(The task) In the online dating thread below, rewrite the passage from "Nice to know" to "(Nov 26, 2012)", putting "town" wherever "city" appears.
* START Document segment *
# Online Dating



## Belle Darko (Mar 28, 2013)

Goal - stay on a dating website for a year.

Am in my late twenties and have never had a boyfriend. I am at an age where everybody around seems to have found someone and I feel like I've been left on the shelf. It really get me down. Nobody ever looks twice at me and I don't have that much opportunity to meet men. I'm going to focus on online dating for a year. If I don't meet someone at least I'll have a record that I tried.


----------



## mardymoo (Jan 8, 2013)

I'm in the same boat but 22.


----------



## Belle Darko (Mar 28, 2013)

Story so far:

Have been on the dating website for a couple of months. Have only put a picture up a month ago. That was tough knowing people could see my picture. It was about to get tougher absolutely no-one messaged me. I know I will never be classified as beautiful but it still hurt.

Have messaged a couple of guys that I thought would have something in common with me. Basically fellow nerds. The silence has been deafening.


----------



## Belle Darko (Mar 28, 2013)

mardymoo said:


> I'm in the same boat but 22.


Nice to know I'm not alone Mardymoo 

Sometimes I walk through the city where I live and everyone I walk past is a couple.


----------



## Things Unsaid (Nov 26, 2012)

If you want some help writing your profile, the folks here might be able to give you some pointers. We're a little short on Casanovas on both sides of the fence, but it's worth a try.


----------



## Belle Darko (Mar 28, 2013)

The week started off with me talking to two guys.
* END Document segment *
* START Excerpted data *
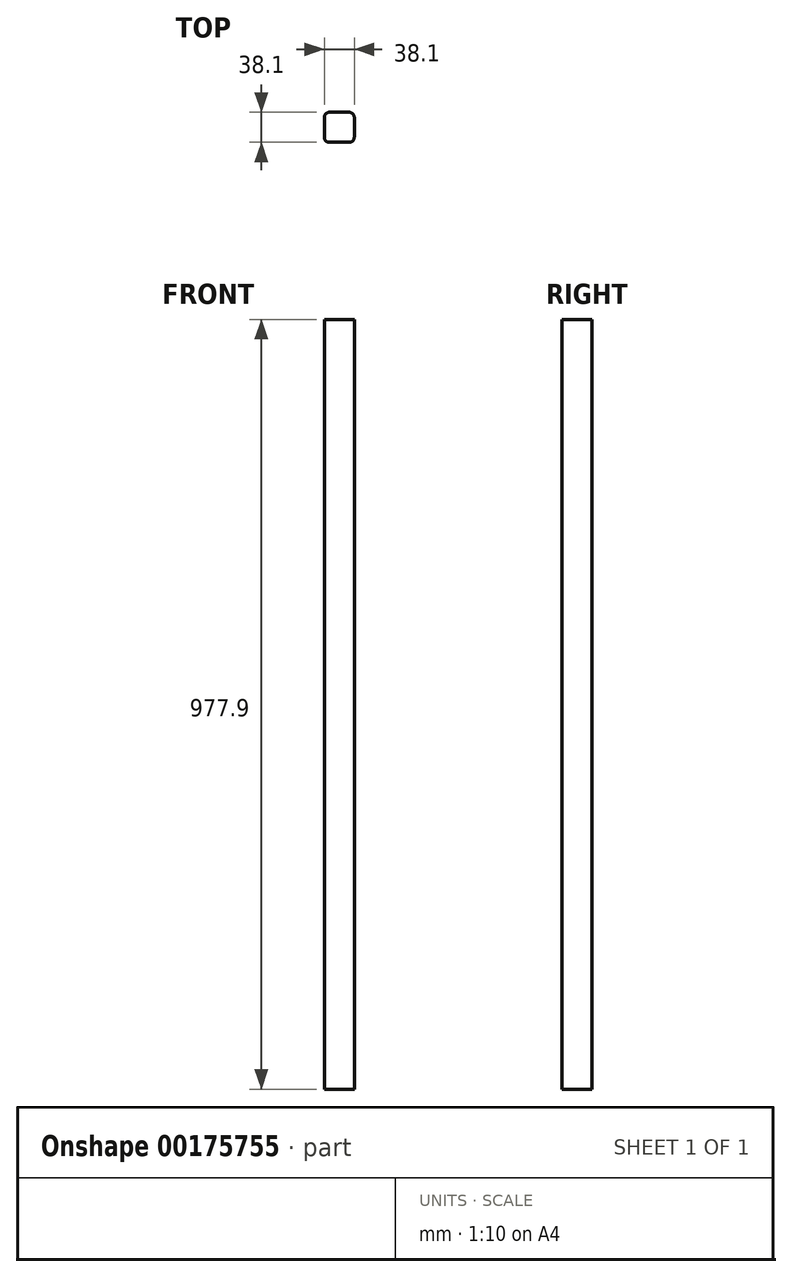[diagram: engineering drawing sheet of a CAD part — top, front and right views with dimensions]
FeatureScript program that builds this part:
annotation { "Feature Type Name" : "Feature", "Feature Type Description" : "" }
export const myFeature = defineFeature(function(context is Context, id is Id, definition is map)
    precondition{}
    {
        {
            var Q0;
            Q0=qCreatedBy(makeId("Top.planeOp"),FACE);
            var sketch = newSketch(context, id + "F0", { "sketchPlane" : qUnion([Q0])});
            skLineSegment(sketch, "E0.bottom", {"start": v(12.7, 19.05) * mm, "end": v(-12.7, 19.05) * mm});
            skLineSegment(sketch, "E0.top", {"start": v(12.7, -19.05) * mm, "end": v(-12.7, -19.05) * mm});
            skLineSegment(sketch, "E0.left", {"start": v(19.05, 12.7) * mm, "end": v(19.05, -12.7) * mm});
            skLineSegment(sketch, "E0.right", {"start": v(-19.05, 12.7) * mm, "end": v(-19.05, -12.7) * mm});
            skPoint(sketch, "E0.middle", {"position": v(0, 0) * mm});
            skPoint(sketch, "E1.visualSharp", {"position": v(-19.05, 19.05) * mm});
            skArc(sketch, "E1.filletArc", {"start": v(-12.7, 19.05) * mm, "mid": v(-17.2, 17.2) * mm, "end": v(-19.05, 12.7) * mm});
            skPoint(sketch, "E2.visualSharp", {"position": v(19.05, 19.05) * mm});
            skArc(sketch, "E2.filletArc", {"start": v(19.05, 12.7) * mm, "mid": v(17.2, 17.2) * mm, "end": v(12.7, 19.05) * mm});
            skPoint(sketch, "E3.visualSharp", {"position": v(19.05, -19.05) * mm});
            skArc(sketch, "E3.filletArc", {"start": v(12.7, -19.05) * mm, "mid": v(17.2, -17.2) * mm, "end": v(19.05, -12.7) * mm});
            skPoint(sketch, "E4.visualSharp", {"position": v(-19.05, -19.05) * mm});
            skArc(sketch, "E4.filletArc", {"start": v(-19.05, -12.7) * mm, "mid": v(-17.2, -17.2) * mm, "end": v(-12.7, -19.05) * mm});
            skSolve(sketch);
        }
        {
            var Q0;
            Q0=qSketchRegion(id+"F0",true);
            extrude(context, id + "F1", {"entities" : qUnion([Q0]), "depth" : 977.9 * mm, "offsetDistance" : 25.4 * mm});
        }
    });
* END Excerpted data *
(Response to this task)
Nice to know I'm not alone Mardymoo 

Sometimes I walk through the town where I live and everyone I walk past is a couple.


----------



## Things Unsaid (Nov 26, 2012)